One of the paintings sold by Childs found its way back home. On Christmas Day of 1997, The Marblehead Reporter announced a very special gift to the town from an anonymous Marblehead family. The Board of Selectmen was presented with The Sale of Marblehead by the Indians to the White Settlers, a wallboard painting with which J.O.J. had been photographed while he was still alive. Now titled The Purchase of Marblehead (and sometimes referred to as The Deed Painting), this Frost work was donated with the stipulation that it always hang in the room where the deed is housed. Currently hanging in the Selectman's Room of Abbot Hall, near the iconic The Spirit of ’76 by Archibald M. Willard, Frost's painting is a lasting tribute to the artist's drive to record the earliest history of his beloved town.

Until 1998, the paintings owned by the MHS continued to be displayed upstairs at the Jeremiah Lee Mansion. To celebrate its Centennial year, the MHS purchased 170 Washington Street and created the J.O.J. Frost Folk Art Gallery. The second floor was transformed into a colorful exhibition and meeting space; the walls were hung with Frost's pictures. Unlike the unheated Lee Mansion, the cozy quarters provided year-round space for the archives, offices, temporary exhibitions, and school programs. This space was completely renovated and renamed in May 2017 as the J.O.J. Frost Gallery and Carolyn Lynch Education Center. When the new space opened in May 2017, a show of loaned paintings added to the celebration. Entitled More Frosts, this complementary exhibit reunited about 20 images that had been scattered during the decades since the artist's death. Also, an illustrated brochure was published that told, for the first time, the story of what happened to the J.O.J.’s paintings during the decades since he created them.

==Collections==

The Marblehead Museum holds the largest and most comprehensive collection of J. O. J. Frost's works. A catalog of the collection was published by the museum in 2003. and the collection can be searched on-line.

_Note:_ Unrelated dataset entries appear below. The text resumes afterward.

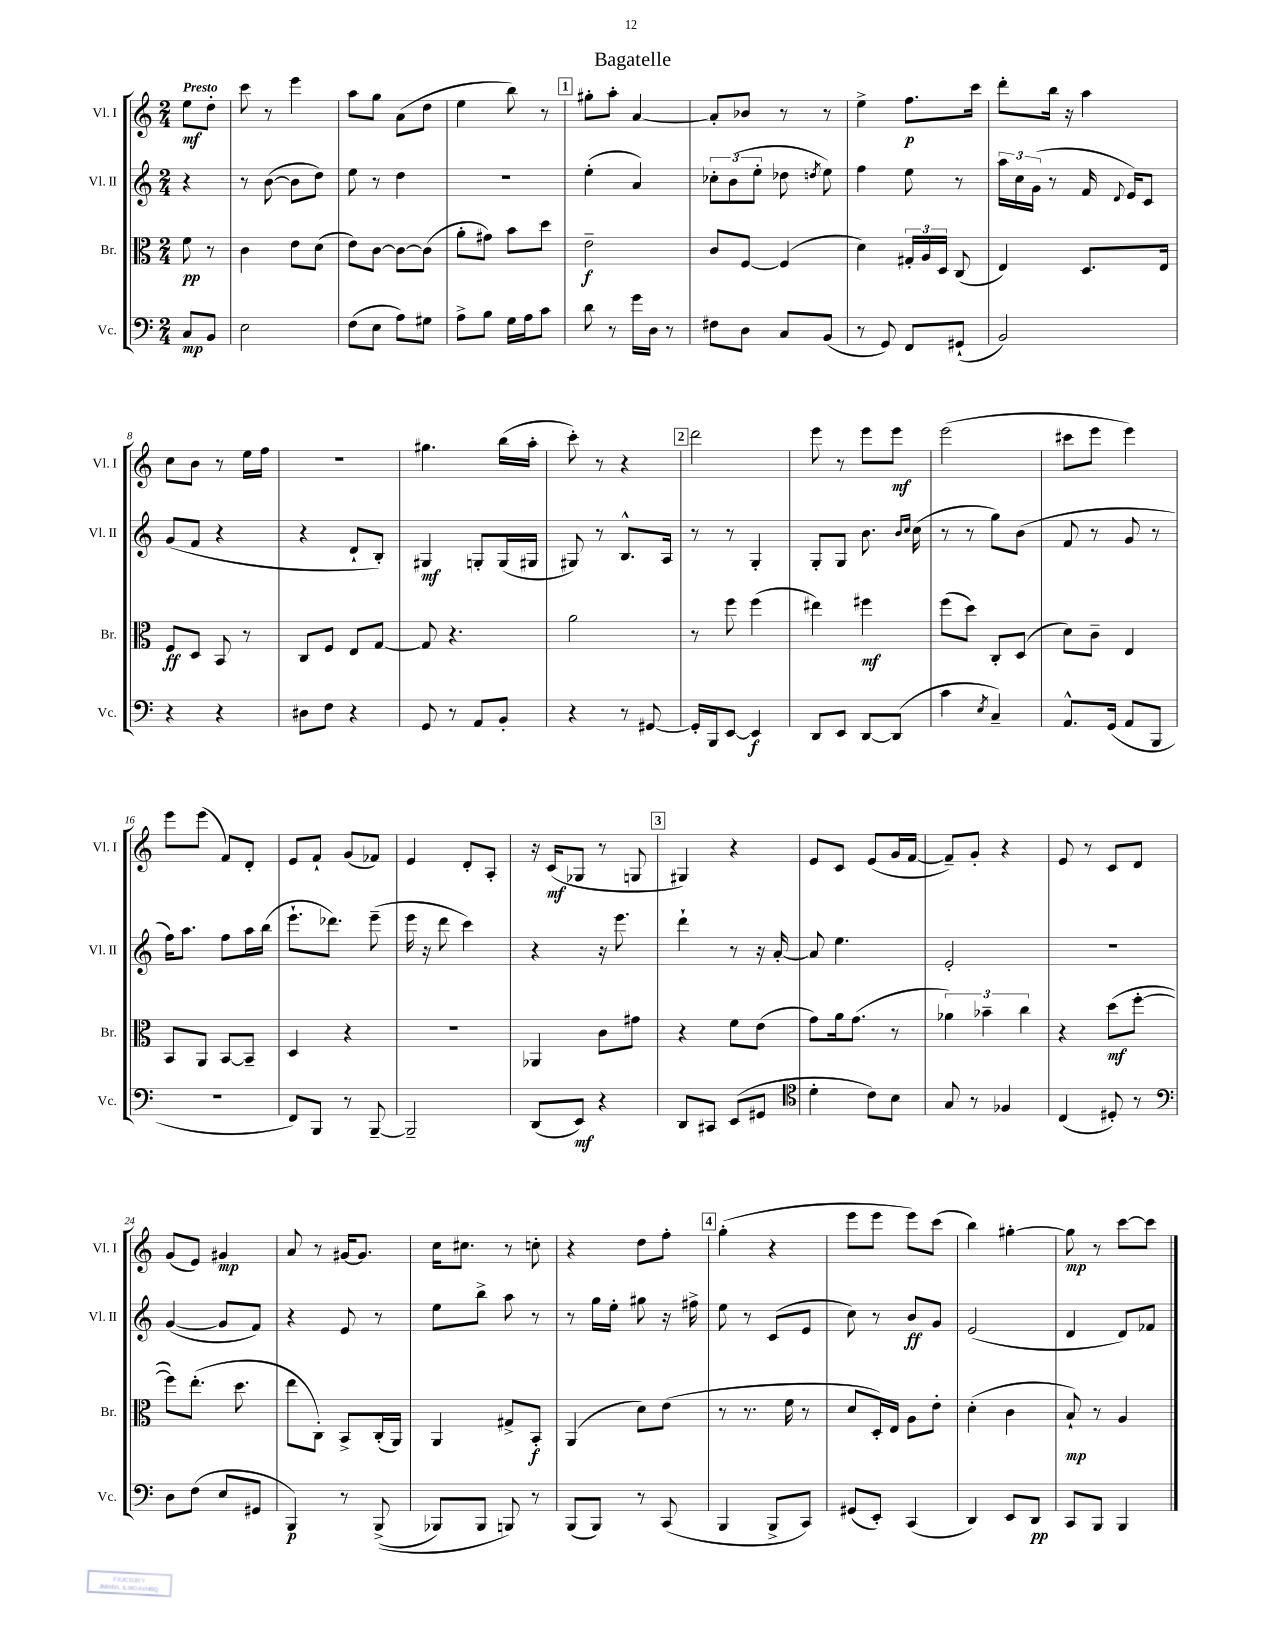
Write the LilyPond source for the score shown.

\header { title = "Bagatelle" }
<<
\new StaffGroup <<
\new Staff = "s0" \with { instrumentName = "Vl. I" shortInstrumentName = "Vl. I" } {
    \clef treble \key c \major \numericTimeSignature \time 2/4 \partial 4 \tempo "Presto"
    \autoBeamOff e''8[\mf d''8]-. |
    c'''8 r8 e'''4 |
    a''8[ g''8] a'8[( d''8] |
    e''4 b''8) r8 |
    \mark \markup { \box "1" } gis''8[-. a''8]-. a'4~ |
    a'8[-. bes'8] r8 r8 |
    e''4-> f''8.[\p c'''16] |
    d'''8[-. b''16] r16 a''4 |
    c''8[ b'8] r8 e''16[ f''16] |
    R2 |
    gis''4. b''16[( a''16]-. |
    c'''8-.) r8 r4 |
    \mark \markup { \box "2" } d'''2 |
    e'''8 r8 e'''8[ e'''8]\mf |
    e'''2( |
    cis'''8[ e'''8] e'''4) |
    e'''8[ e'''8]( f'8[) d'8]-. |
    e'8[ f'8]-! g'8[( fes'8]) |
    e'4 d'8[-. a8]-. |
    r16 c'16[\mf( ges8] r8 g8 |
    \mark \markup { \box "3" } gis4) r4 |
    e'8[ c'8] e'8[( g'16 f'16]~ |
    f'8[--) g'8]-. r4 |
    e'8 r8 c'8[ d'8] |
    g'8[( e'8]) gis'4\mp |
    a'8 r8 gis'16[~ gis'8.] |
    c''16[ cis''8.] r8 c''8-. |
    r4 d''8[ f''8]-. |
    \mark \markup { \box "4" } g''4-.( r4 |
    e'''8[ e'''8] e'''8[) c'''8]( |
    b''4) gis''4~-. |
    gis''8\mp r8 c'''8[~ c'''8] \bar "|." |
}
\new Staff = "s1" \with { instrumentName = "Vl. II" shortInstrumentName = "Vl. II" } {
    \clef treble \key c \major \numericTimeSignature \time 2/4 \partial 4
    \autoBeamOff r4 |
    r8 b'8~( b'8[ d''8]) |
    e''8 r8 d''4 |
    R2 |
    \mark \markup { \box "1" } e''4-.( a'4) |
    \tuplet 3/2 { ces''8[-. b'8( e''8]-. } des''8 \acciaccatura { d''8 } e''8) |
    f''4 e''8 r8 |
    \tuplet 3/2 { a''16[ c''16 g'16]( } r8 f'16 \appoggiatura { d'8 } e'16[) c'8] |
    g'8[( f'8] r4 |
    r4 d'8[-! b8]-.) |
    gis4\mf g8[-. g16( gis16] |
    gis8) r8 b8.[-^ a16] |
    \mark \markup { \box "2" } r8 r8 g4-. |
    g8[-. g8] b'8. \grace { b'16[ c''16] } c''16( |
    r8 r8 g''8[) b'8]( |
    f'8 r8 g'8 r8 |
    f''16[) a''8.] f''8[ a''16 b''16]( |
    e'''8.[-! des'''8.]) e'''8--( |
    e'''16 r16 d'''8 c'''4) |
    r4 r16 e'''8. |
    \mark \markup { \box "3" } d'''4-! r8 r16 a'16~-. |
    a'8 e''4. |
    e'2-. |
    r2 |
    g'4~( g'8[ f'8]) |
    r4 e'8 r8 |
    e''8[ b''8]-> a''8 r8 |
    r8 g''16[ e''16]-. gis''8 r16 fis''16-> |
    \mark \markup { \box "4" } e''8 r8 c'8[( e'8] |
    c''8) r8 b'8[\ff g'8] |
    e'2( |
    d'4 d'8[) fes'8] \bar "|." |
}
\new Staff = "s2" \with { instrumentName = "Br." shortInstrumentName = "Br." } {
    \clef alto \key c \major \numericTimeSignature \time 2/4 \partial 4
    \autoBeamOff f'8\pp r8 |
    c'4 e'8[ d'8]( |
    e'8[) c'8]~ c'8[~ c'8]( |
    a'8[-. gis'8]) b'8[ d''8] |
    \mark \markup { \box "1" } e'2--\f |
    c'8[ f8]~ f4( |
    d'4) \tuplet 3/2 { gis16[-. a16 d16] } c8( |
    e4) d8.[ e16] |
    f8[\ff d8] b,8 r8 |
    c8[ f8] e8[ g8]~ |
    g8 r4. |
    a'2 |
    \mark \markup { \box "2" } r8 f''8 f''4( |
    eis''4) fis''4\mf |
    f''8[( d''8]) c8[-. d8]( |
    d'8[) c'8]-- e4 |
    b,8[ a,8] b,8[~ b,8]-- |
    d4 r4 |
    r2 |
    aes,4 c'8[ gis'8] |
    \mark \markup { \box "3" } r4 f'8[ e'8]( |
    g'8[) a'16 g'8.]( r8 |
    \tuplet 3/2 { aes'4) bes'4-- c''4 } |
    r4 d''8[\mf( f''8]~-. |
    f''8[) e''8.]-.( d''8. |
    e''8[ c8]-.) b,8[-> c16-.( a,16]) |
    a,4 gis8[-> b,8]-.\f |
    a,4( d'8[) e'8]( |
    \mark \markup { \box "4" } r8 r8. f'16 r8 |
    d'8[ d16-.) e16] a8[ e'8]-. |
    d'4-.( c'4 |
    b8-!\mp) r8 a4 \bar "|." |
}
\new Staff = "s3" \with { instrumentName = "Vc." shortInstrumentName = "Vc." } {
    \clef bass \key c \major \numericTimeSignature \time 2/4 \partial 4
    \autoBeamOff c8[\mp b,8] |
    e2 |
    f8[( e8] a8[) gis8] |
    a8[-> b8] g16[ a16 c'8] |
    \mark \markup { \box "1" } d'8 r8 g'16[ d16] r8 |
    fis8[ d8] c8[ b,8]( |
    r8 g,8) f,8[ gis,8]-!( |
    b,2) |
    r4 r4 |
    dis8[ f8] r4 |
    g,8 r8 a,8[ b,8]-. |
    r4 r8 gis,8~ |
    \mark \markup { \box "2" } gis,16[-. b,,16 e,8]~ e,4\f |
    d,8[ e,8] d,8[~ d,8]( |
    c'4 \acciaccatura { e8 } c4--) |
    a,8.[-^ g,16]( a,8[ b,,8] |
    R2 |
    f,8[) b,,8] r8 b,,8~-- |
    b,,2-- |
    d,8[( e,8]\mf) r4 |
    \mark \markup { \box "3" } d,8[ cis,8] e,8[( gis,8] |
    \clef tenor d'4-. c'8[) b8] |
    g8 r8 fes4 |
    c4( dis8-.) r8 |
    \clef bass d8[ f8]( e8[ gis,8] |
    b,,4\p) r8 b,,8->(\( |
    bes,,8[) bes,,8] b,,8\) r8 |
    b,,8[( b,,8]) r8 c,8( |
    \mark \markup { \box "4" } b,,4 b,,8[-> c,8]) |
    gis,8[( e,8]-.) c,4( |
    d,4) e,8[ d,8]\pp |
    c,8[ b,,8] b,,4 \bar "|." |
}
>>
>>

The Carpenters owned a large collection of Frost's works until 1971, when their collection was sold at auction by Parke-Bernet Galleries (now Sotheby's).

Another important collection of Frost paintings was that of Nina Fletcher Little and her husband, Bertram K. Little, auctioned in 1994 by Sotheby's.

Frost paintings are currently in the collections of numerous institutions including Colonial Williamsburg (Abby Aldrich Rockefeller Folk Art Museum), the Fenimore Art Museum, Historic New England (Phillips House in Salem, Massachusetts), Marblehead Museum, Mount Holyoke College Art Museum, Museum of Fine Arts–Boston, Peabody Essex Museum, Shelburne Museum, Smith College Museum of Art, the Smithsonian American Art Museum, and Town of Marblehead (Abbot Hall, Selectman's Room). Many of these works are in storage and may be viewed only by special appointment.

The most important sources for primary materials related to John Orne Johnson Frost are the archives of the Marblehead Museum (Marblehead, Massachusetts), Betty Carpenter Papers, 1919–1953 (Archives of American Art, Smithsonian Institution in Washington, D.C.), the Nina Fletcher Little Files at Historic New England Library and Archives (Boston, Massachusetts), and the Phillips Library of the Peabody Essex Museum (Salem, Massachusetts).

In 1971, Martha Katz (now Martha Katz-Hyman) conducted research on John Orne Johnson Frost for her thesis to fulfill the requirements for her Master of Arts. In addition to a brief biography of Frost, the thesis includes two appendices and a bibliography. One appendix provides the location and short descriptions of the Frost paintings that she was able to locate and identify in 1971. The bibliography provides primary and secondary sources, along with a list of people Katz interviewed in 1971.

Project J.O.J. Frost is an independent research project that is working to locate and capture images of Frost's paintings. Researchers Bethe and Priscilla Moulton have created a website where those who know the whereabouts of Frost paintings can share this information confidentially and contribute to the master list being developed for future research purposes. In 2019, this project produced the first comprehensive treatment of this artist. The Paintings of J.O.J. Frost: An American Story by Bethe Lee Moulton includes 140 illustrations, many of which are Frost paintings that are rarely available for public viewing.